Scientists of Peter the Great St.Petersburg Polytechnic University (SPbPU) proposed a new channel coding method for the fifth generation of wireless systems (5G).

Channel coding theory studies techniques for introducing redundancy into information, to protect it from errors that occur during transmission or storage. For example, human speech has some redundancy, so that not every combination of sounds or letters is a permissible word. This enables people to communicate even in a noisy environment. Storage and information transmission systems are integral parts of gadgets, smartphones and computers. Their developers must implement simple and reliable methods to protect data from corruption.

Currently, many universities in the world are working on improving polar codes. This is the method of noise-immune coding developed by Turkish scientist Erdal Arikan. Significant progress in this area was achieved by SPbPU.

"We were able to design codes, which surpass state-of-the-art competitors in performance and decoding simplicity," says Peter Trifonov, an associate professor of the Higher School of Software Engineering at SPbPU.

"We generalized the construction of polar codes proposed by Arikan and obtained polar subcodes. We excluded some codewords from Arikan's polar codes, which could be easily entangled by the receiver, and introduced additional restrictions on the symbols of their codewords in order to simplify the error correction task of the decoder, " added Trifonov.

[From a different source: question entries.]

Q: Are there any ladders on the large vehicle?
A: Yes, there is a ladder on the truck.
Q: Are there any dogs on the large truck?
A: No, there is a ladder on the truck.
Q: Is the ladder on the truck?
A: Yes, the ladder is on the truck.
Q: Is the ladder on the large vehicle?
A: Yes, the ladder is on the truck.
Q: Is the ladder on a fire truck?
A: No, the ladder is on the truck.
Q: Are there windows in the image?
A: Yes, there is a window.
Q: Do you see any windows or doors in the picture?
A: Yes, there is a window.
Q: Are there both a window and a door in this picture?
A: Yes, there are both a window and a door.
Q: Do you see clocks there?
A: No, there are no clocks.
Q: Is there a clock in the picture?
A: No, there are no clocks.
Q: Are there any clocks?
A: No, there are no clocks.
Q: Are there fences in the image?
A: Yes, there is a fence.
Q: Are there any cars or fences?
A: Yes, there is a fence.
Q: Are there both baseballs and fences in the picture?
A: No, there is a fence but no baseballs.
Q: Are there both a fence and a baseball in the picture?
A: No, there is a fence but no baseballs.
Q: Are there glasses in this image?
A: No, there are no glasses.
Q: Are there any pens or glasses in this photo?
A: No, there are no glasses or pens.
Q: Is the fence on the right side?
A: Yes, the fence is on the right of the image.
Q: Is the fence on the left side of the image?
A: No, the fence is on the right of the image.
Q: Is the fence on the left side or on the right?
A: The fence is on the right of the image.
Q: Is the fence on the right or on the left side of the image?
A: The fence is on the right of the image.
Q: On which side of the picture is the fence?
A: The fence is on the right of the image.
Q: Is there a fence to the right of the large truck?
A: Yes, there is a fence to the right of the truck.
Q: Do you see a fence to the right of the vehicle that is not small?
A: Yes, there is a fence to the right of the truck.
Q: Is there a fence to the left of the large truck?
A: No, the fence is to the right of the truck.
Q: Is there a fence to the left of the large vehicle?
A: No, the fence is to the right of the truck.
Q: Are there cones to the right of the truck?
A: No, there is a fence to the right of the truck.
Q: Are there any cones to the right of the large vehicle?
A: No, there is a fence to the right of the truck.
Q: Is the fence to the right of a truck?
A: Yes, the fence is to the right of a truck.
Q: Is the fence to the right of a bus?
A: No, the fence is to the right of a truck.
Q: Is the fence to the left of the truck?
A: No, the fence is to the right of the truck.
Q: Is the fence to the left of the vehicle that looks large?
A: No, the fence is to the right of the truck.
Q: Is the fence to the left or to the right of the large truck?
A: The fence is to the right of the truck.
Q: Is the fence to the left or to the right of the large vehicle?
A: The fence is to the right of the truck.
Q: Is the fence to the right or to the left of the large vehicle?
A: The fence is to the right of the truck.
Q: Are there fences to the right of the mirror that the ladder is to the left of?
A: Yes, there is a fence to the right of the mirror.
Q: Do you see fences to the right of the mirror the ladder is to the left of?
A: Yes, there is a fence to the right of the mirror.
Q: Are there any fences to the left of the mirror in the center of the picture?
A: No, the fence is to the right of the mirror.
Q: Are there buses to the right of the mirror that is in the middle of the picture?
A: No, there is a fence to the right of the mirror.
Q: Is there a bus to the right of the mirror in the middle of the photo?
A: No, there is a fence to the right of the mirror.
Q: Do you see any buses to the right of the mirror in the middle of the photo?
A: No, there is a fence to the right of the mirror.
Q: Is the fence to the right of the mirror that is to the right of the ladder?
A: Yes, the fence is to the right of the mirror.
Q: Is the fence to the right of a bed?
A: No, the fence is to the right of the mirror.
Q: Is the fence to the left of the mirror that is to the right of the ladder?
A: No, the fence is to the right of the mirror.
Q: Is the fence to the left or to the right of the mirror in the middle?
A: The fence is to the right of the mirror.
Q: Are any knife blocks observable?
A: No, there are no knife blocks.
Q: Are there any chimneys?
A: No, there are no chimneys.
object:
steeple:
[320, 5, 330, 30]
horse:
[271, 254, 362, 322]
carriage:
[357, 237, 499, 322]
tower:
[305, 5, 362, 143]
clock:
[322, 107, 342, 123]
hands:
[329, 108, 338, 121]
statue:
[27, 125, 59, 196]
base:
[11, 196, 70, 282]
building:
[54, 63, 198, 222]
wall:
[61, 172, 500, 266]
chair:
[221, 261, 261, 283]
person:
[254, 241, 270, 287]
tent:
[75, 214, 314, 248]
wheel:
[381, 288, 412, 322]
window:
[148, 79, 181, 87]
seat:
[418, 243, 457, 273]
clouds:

In addition, the researchers of Polytechnic university proposed a computationally simple decoding algorithm for polar codes and subcodes. Decoding process can be interpreted as searching for the shortest path in a labyrinth. By predicting the average number of errors at different decoding phases (in the labyrinth corridors), it was possible to significantly reduce decoding complexity. As a result, scientists of SPbPU obtained both improved performance compared to widely used low-density parity check (LDPC) codesand decreased decoding complexity.

Improved code performance enables communication system to operate in more challenging environment. This results in improved coverage and enables the system to support a larger number of users. And due to reduced complexity of decoding algorithms, mobile terminals will become more energy efficient.

Polar codes have not yet found an application in real devices, but now various generalizations of polar codes are considered by the leading international standardization bodies to be included as a part of 5G wireless standard .

Currently, theoretical foundations, including the principle of polar subcodes construction and decoding algorithms, are developed. Now researchers are working on adapting them for standardization and then they are going to start designing specific devices.

This research has been presented at the 11th International ITG Conference on Systems, Communications and Coding (Hamburg, February 2017), IEEE Wireless Communications and Networking Conference (San Francisco, March 2017), and is going to be presented at IEEE International Symposium on Information Theory (June 2017).